A perspective depth transformation does two things:
1) transforms every point in object space to a point in image space.
2) maintains depth information in 2-space
Why do we want depth information in 2-space?
Final perspective depth transformation is:
Xps = (d*x)/(d+z)
Yps = (d*y)/(d+z)
Zps = z/(d+z)
If you would like a detailed explanation of Zps, read pages 185-187.
View Plane Transformations
Once an object has been specified in 3-space, we must be able to produce a view of this object from any position in space.
Let's say we want to produce the following visual effect: A three dimensional cube rotating about the origin. Give two totally different ways we could achieve this effect.
How do we specifiy the viewpoint we need in 3-space?
1) Use a direction vector N which points from the viewpoint to the object
2) Specify a distance d from the viewpoint to the object
Note: We will choose to pick a point R on the object as a reference point.
Discuss Figure 6.9 on p.189
Discuss pp. 189-190 in book
view plane transformation - transforms our original coordinates into view plane coordinates.
The user must specify each of the following:
1) (Rx,Ry,Rz) - view reference point which is the point on the object which we focus on.
2) (Nx,Ny,Nz) - view plane normal which is the vector which gives the direction from the view plane to the reference point.
3) (Ux,Uy,Uz) - view up direction which gives the direction of the y-axis of the view plane.
4) d - the view distance.
Before proceeding with the steps to view the object, we need some initial calculations as follows:
1) View plane normal (Nx,Ny,Nz) does not necessarily have length d.

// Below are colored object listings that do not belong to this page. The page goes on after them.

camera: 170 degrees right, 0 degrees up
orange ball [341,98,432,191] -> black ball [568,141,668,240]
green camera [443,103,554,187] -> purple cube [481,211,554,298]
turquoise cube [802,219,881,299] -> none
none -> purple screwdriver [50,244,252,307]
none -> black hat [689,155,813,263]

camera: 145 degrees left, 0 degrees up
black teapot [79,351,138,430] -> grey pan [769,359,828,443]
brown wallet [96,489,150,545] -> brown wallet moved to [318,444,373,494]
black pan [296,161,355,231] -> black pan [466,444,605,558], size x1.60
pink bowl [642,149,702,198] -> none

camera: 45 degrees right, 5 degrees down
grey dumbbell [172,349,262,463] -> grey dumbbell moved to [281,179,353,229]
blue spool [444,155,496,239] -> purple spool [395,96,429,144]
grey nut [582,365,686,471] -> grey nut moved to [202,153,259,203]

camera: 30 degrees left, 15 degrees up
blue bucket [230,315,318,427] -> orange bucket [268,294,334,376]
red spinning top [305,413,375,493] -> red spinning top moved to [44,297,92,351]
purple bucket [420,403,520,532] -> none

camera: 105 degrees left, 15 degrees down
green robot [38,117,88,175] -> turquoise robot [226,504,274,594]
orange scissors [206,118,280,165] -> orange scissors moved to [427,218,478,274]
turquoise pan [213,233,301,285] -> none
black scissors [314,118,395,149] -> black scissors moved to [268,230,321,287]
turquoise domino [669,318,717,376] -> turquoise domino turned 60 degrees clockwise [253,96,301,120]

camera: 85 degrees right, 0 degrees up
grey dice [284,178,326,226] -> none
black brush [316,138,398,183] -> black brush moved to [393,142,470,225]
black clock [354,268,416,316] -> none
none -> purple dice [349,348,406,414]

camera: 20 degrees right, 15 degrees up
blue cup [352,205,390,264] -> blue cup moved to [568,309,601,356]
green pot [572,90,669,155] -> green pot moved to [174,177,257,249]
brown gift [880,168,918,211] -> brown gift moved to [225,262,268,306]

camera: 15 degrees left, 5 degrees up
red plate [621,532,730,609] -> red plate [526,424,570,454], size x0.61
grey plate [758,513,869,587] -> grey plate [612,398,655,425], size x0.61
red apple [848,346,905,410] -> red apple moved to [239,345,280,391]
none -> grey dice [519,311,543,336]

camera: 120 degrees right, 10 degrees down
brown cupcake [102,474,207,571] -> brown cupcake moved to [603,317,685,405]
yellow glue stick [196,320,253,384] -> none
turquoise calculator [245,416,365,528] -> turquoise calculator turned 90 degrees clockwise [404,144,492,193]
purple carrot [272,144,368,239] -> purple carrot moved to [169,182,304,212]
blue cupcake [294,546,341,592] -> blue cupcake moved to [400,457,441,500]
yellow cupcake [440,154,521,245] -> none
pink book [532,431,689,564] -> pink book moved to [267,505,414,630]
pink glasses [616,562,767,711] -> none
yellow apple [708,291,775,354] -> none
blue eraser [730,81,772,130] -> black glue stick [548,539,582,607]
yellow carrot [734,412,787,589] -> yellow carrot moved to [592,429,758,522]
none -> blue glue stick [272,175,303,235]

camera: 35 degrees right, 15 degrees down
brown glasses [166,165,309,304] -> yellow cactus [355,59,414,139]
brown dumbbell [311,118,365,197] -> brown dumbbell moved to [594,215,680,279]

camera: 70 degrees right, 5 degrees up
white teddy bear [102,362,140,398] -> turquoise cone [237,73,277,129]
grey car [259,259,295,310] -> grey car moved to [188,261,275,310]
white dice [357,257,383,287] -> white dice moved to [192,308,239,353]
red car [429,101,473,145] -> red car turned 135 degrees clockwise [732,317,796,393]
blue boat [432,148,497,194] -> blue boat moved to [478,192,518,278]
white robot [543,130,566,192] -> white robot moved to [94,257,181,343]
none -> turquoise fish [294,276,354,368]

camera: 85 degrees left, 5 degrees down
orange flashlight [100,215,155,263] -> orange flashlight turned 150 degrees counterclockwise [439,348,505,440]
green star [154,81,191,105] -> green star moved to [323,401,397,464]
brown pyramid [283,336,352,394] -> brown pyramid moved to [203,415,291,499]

Why??
L = sqrt(Nx^2 + Ny^2 + Nz^2) length of vec(N)
nx = (Nx*d)/L
ny = (Ny*d)/L
nz = (Nz*d)/L
Questions:
a) Why did we divide the above by L? That is, what did dividing by L do for us?
b) Did we change the direction of vec(N)? Why or why not?
c) Prove or disprove the the vector (nx,ny,nz) has length d.
The transformation matrices are discussed in detail on pp.191-194. This logic follows from the rotation about an arbitrary axis. Once the alignment takes place, the perspective projections can take place and this theory has also been discussed. The implementation details are all yours.